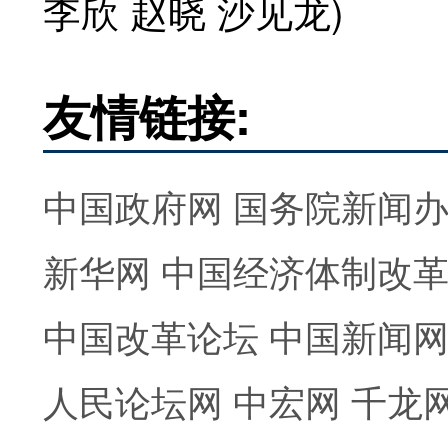
李欣 赵晓 沙见龙)
友情链接:
中国政府网
国务院新闻
新华网
中国经济体制改
中国改革论坛
中国新闻
人民论坛网
中宏网
千龙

# # # #

Omitting all pictures, reproduce the records above in their entirety.

### SOLVED EXERCISE:
李欣 赵晓 沙见龙)
友情链接:
中国政府网
国务院新闻
新华网
中国经济体制改
中国改革论坛
中国新闻
人民论坛网
中宏网
千龙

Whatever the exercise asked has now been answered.